One-third: The value of the projected $140 trillion of assets under management that will have an ESG focus by 2025

Source: Bloomberg

There has also been an increase in the number of asset managers that have incorporated ESG monitoring into their investment practices.

Some investment industry experts are predicting that ESG considerations will in future become the norm for managing money.  

Is this really a new trend?

Ethical and socially responsible investing have been around for many years, so this is not a new trend.

In the past, however, there has been a focus on excluding the shares or bonds of companies involved in harmful goods or practices – such as those involved in tobacco or gambling. This is known as screening out investments involved in harmful practices.

But the sustainable investment thinking has moved on to acknowledge that:

  • Many businesses, government and state owned enterprises are involved in practices that are harmful to the environment and society and need to transition to more sustainable practices.
  • Business, government and state-owned enterprises need capital to change their harmful practices into more environmentally and socially friendly practices.
  • Refusing to invest in businesses that are currently involved in, but willing to minimise harmful practices, may have negative consequences.

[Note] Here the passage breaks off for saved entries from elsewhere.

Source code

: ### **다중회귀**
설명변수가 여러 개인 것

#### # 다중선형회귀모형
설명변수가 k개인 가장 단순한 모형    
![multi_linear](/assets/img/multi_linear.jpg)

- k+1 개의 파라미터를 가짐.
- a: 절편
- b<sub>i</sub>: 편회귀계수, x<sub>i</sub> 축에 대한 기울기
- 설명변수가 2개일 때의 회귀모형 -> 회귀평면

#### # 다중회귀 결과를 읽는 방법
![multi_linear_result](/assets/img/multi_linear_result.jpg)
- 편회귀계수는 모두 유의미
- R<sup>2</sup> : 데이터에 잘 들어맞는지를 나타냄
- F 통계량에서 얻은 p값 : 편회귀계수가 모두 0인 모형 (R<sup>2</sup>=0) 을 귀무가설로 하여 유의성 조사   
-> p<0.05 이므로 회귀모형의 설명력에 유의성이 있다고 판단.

For example, not investing in a coal mine could increase unemployment and energy problems for countries that cannot immediately transition to cleaner energy.  
  • Investing in the shares of businesses willing to transition from harmful practices to more sustainable ones, provides cheaper capital for them to do so and allows shareholders to engage with these businesses.
  • Long-term investors, such as pension funds, can make capital available for unlisted projects that have a positive impact on the environment or sector of society but may take time to show a financial return.In South Africa, these projects are often focussed on infrastructure. A new hospital in an underserved community can have a social impact, while a clean energy project can help solve power shortages and environmental issues.

How to make a difference

  • Invest with, or ask your financial adviser or discretionary investment manager, to select asset managers who are committed to investing with an ESG focus and which have hired experts to focus on this complex topic.
  • Check your manager has signed the UN Principles of Responsible Investment (UNPRI), which commit them to including ESG considerations in their investment decision making.
  • Managers who sign the UN principles also commit to exercising their rights as shareholders on ESG issues – ask them to disclose how they vote at company meetings and on which issues they have engaged company management.If your manager has signed the UN Global Compact & Climate Disclosure Project this may also be an indication of its commitment to ESG.
  • Check your South African manager follows the Code for Responsible Investing South Africa (CRISA) and discloses how it is achieving this.
  • Ask for proof of how your manager has engaged with companies to bring about positive changes and the timelines for that change.
  • Ask your retirement fund trustees how they have considered ESG factors when investing your retirement savings. Retirement funds are obliged in terms of regulation 28 of the Pension Funds Act to consider ESG factors before investing members’ money. The Financial Sector Conduct Authority has issued a guidance note on how retirement funds should comply with this requirement, although funds are not obliged to report on their ESG decisions. Retirement funds should also follow the CRISA code and you can ask your trustees about this.
  • If your retirement fund offers you a choice of underlying investments, check if there are any options with an ESG focus or options managed by investment managers that follow the UNPRI or CRISA. If there aren’t any or if you think the managers are not doing enough, address this with the trustees of your fund.
  • If you are invested through an investment platform look which funds the platform has selected to include in its buy list as its ESG choices or funds managed by investment managers that follow the UNPRI or CRISA.

If your platform uses ratings that include an ESG score, read up about how that score is determined and consider the score before you invest.